国立大学の授業料を無料にするのに幾らの予算が必要か

大学の授業料無償化が議論されている。そのための財源として、教育国債の発行が考えられているそうだ。何でも国債としか考えつかない政治家には、「バカ」の称号を与えたらいい。

報道によると、全国の大学・短大が学生から徴収している年間授業料は約3兆1,000億円だそうだ。凄い額だ。これも報道によると、高校や幼児教育にかかる費用も無償化すると、国の負担総額は約5兆円だそうだ。「えっ、たった、それだけでいいの」とも思う。

国が5兆円負担しても、現在、学生が支払っている3兆1,000億円と親が負担している幼児教育から高校教育までにかかる費用を差し引けば、トントンか、多くても1兆円ほどが国の負担になるだけだ。学生が現在支払っている授業料や親が負担している教育費は、別の形で市場に出回ることになるからだ。学生や親にとっては教育費の負担が軽減されることになり、生活のゆとりを感じるようになり、経済を潤すこともできよう。そして、子どもの教育費に頭を悩ませることがなくなれば、出生率向上も期待できよう。

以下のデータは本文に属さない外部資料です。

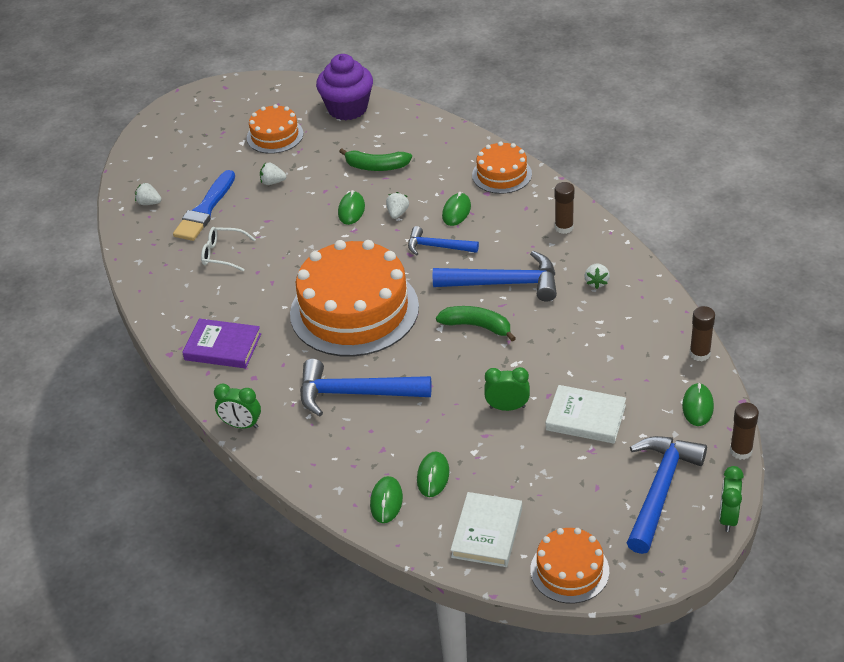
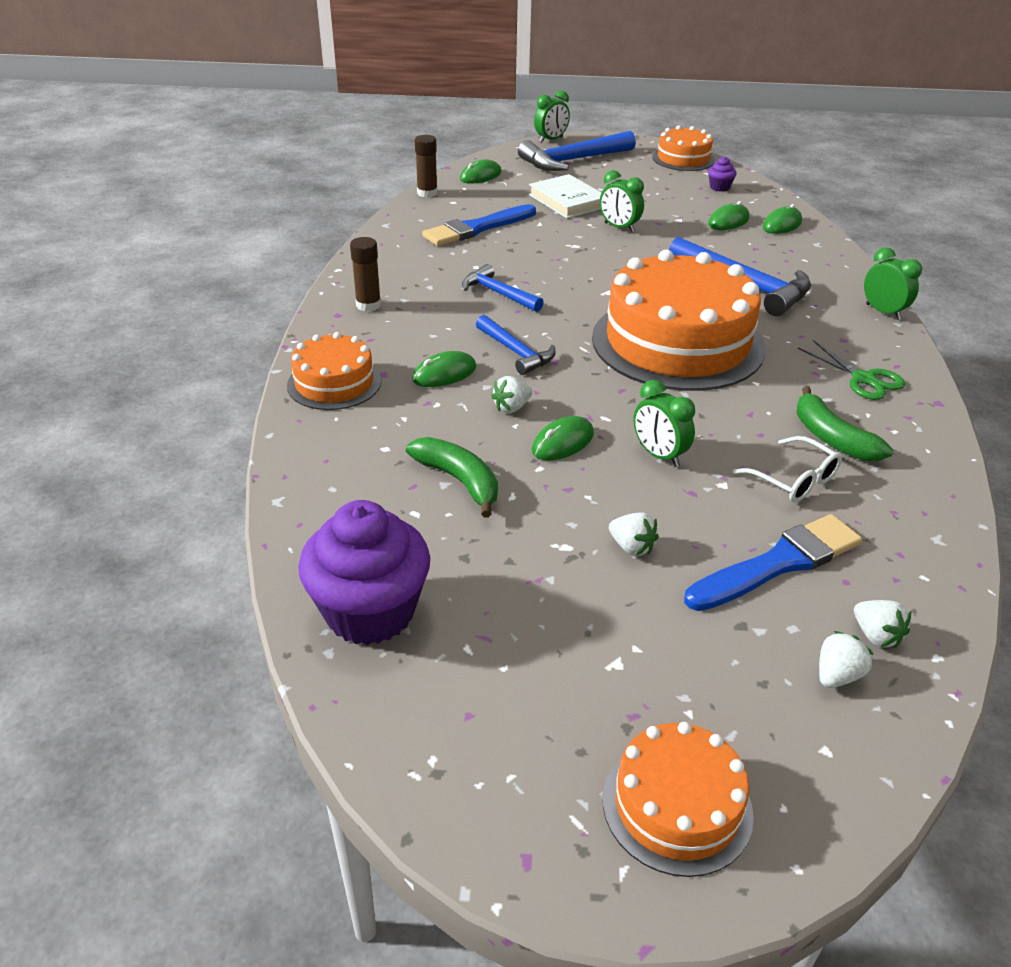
camera: 145 degrees left, 5 degrees down
(223, 347) = (863, 379): purple book -> green scissors
(275, 136) = (546, 637): orange cake -> orange cake (677, 805)
(298, 230) = (659, 455): none -> green clock
(477, 326) = (571, 278): green banana -> green banana (832, 438)
(487, 533) = (719, 187): white book -> purple cupcake
(504, 283) = (498, 293): blue hammer -> blue hammer, size x0.60
(596, 282) = (419, 257): white strawberry -> white strawberry (837, 675)
(604, 337) = (477, 228): none -> blue brush
(741, 451) = (492, 153): brown glue stick -> none

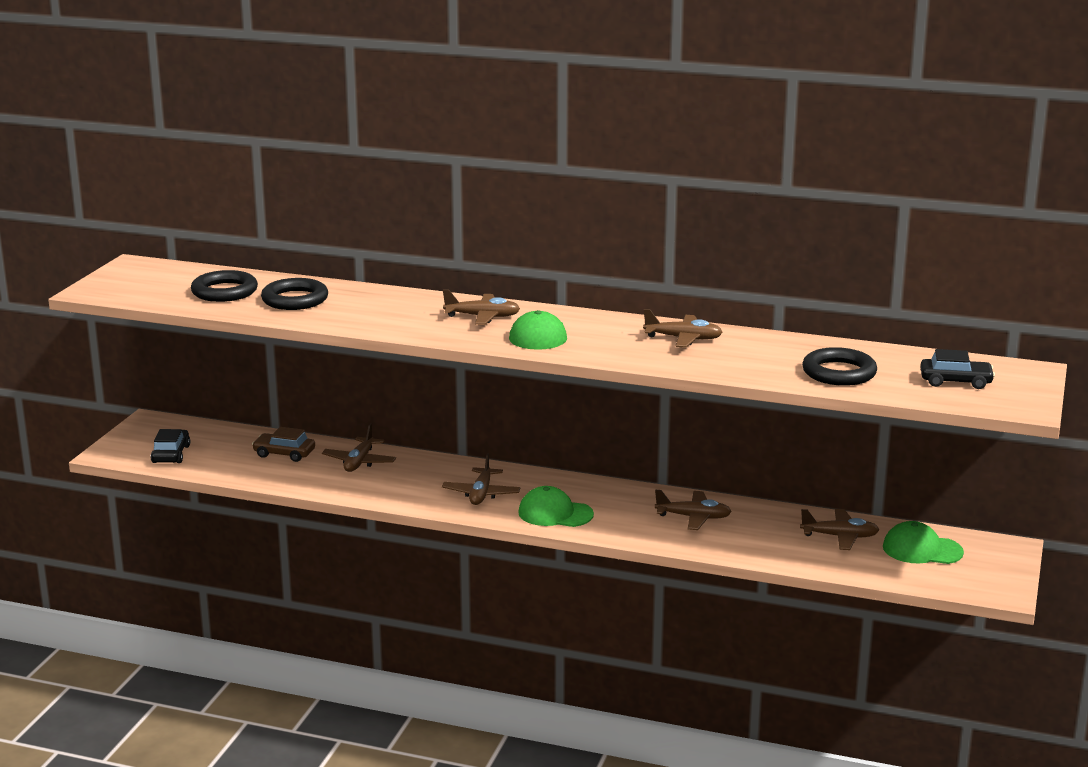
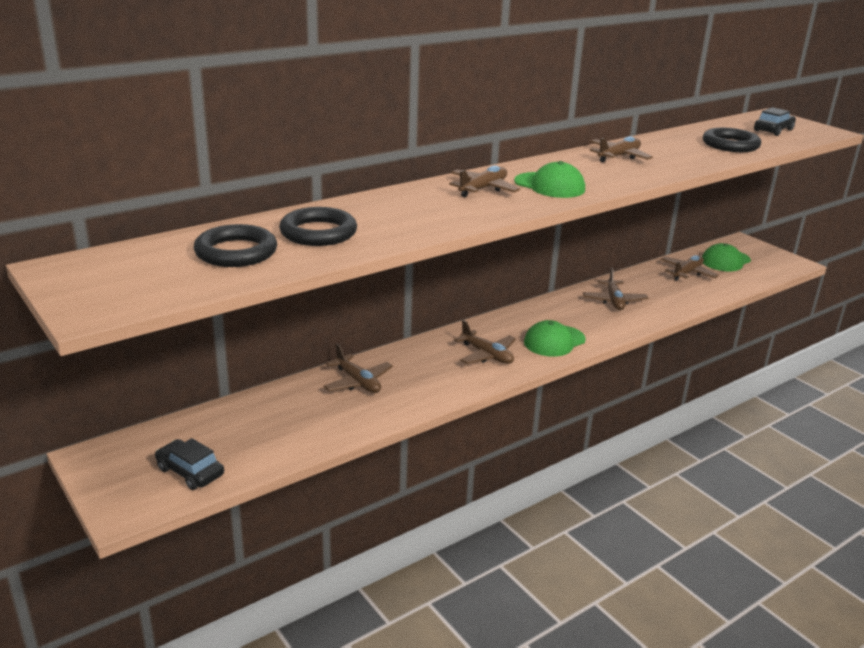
camera: 55 degrees left, 5 degrees up
(284, 454) = (287, 410): brown car -> none
(693, 517) = (614, 301): brown plane -> brown plane turned 135 degrees clockwise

ずっと前にも書いたが(2014年8月13日水曜日)、利子付き奨学金に1兆円近いほどの財政投融資が当てられている。学生が国の投資先になっていると言うことだ。あたかも学生のためのようなふりをして、借りろ借りろと宣伝して貸し付けてきた。その結果、何百万円もの借金を背負って卒業していくことになる。本人が返済できなければ連帯保証人から取り立てる。裁判にかけてまで返済を迫る。国がやることか、と言いたい。授業料が無償化されても、それだけで学生生活を送ることができるわけではないから、奨学金制度は充実されなければならないだろう。

かつて、デンマークからの留学生から聞いた話だが、大学の授業料はないが、奨学金はあったということだ。もちろん利子付きで返済義務がある奨学金ではない。

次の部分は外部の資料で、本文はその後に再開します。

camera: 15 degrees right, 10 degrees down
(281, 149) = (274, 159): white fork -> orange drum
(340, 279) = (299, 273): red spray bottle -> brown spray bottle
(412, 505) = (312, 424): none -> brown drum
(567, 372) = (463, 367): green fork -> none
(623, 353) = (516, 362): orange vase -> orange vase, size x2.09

国立大学協会がウェブ上に公開している「国立大学法人基礎資料集」によれば、2014年度現在、日本には781の大学があり、280万人が学んでいる(下の表は、上の基礎資料集から作成した)。

国立大学の一般的な年間授業料は53万5,800円だから、上の表の国立大学に在籍している学生総数59万7,674人が支払っている授業料の総額は3,202億3,372万9,200円になる。「えっ、たった、それだけ」というか、「そんなに」というかは、人それぞれだろうが、国の予算からすれば、たいした金額ではない。くだらん予算に投じている莫大な金額から言えば、幾らでも捻出できる額だろう。

これも以前に書いたことだが、授業料が1か月1,000円で無利子奨学金が1か月8,000円、寮費が3食付きで3,000円ほどの時代の国立大学に学んだ人間から言わせれば、現在の国立大学の授業料や入学時納付金の額は異常である。

国立大学だけが無償化すればよいなどとは言わないが、私立大学は、本来は、自前で経営できることを前提に設置されるべきであるから、それができないようでは建学の精神も経営姿勢も疑問とされるだろう。国からの補助金を当てにして、それを当然のように経営経費として使うことに慣れてしまい、今回の早稲田大学のように、デタラメをやっても国から多額の金額をもらおうとするのであれば、大学を経営する資格はないと言わなければならないだろう。そして、そのことを許して、ダラダラと補助金を垂れ流し、他方では国立大学の運営費を削減して混乱に陥れているような大学政策を延々と進めている。

文科省の中に、国立教育政策研究所とやらがあるが、省内天下り機関のようなもので、国の教育政策の要として機能しているとは思えない。教育政策を根本から考え直さなければならないだろう。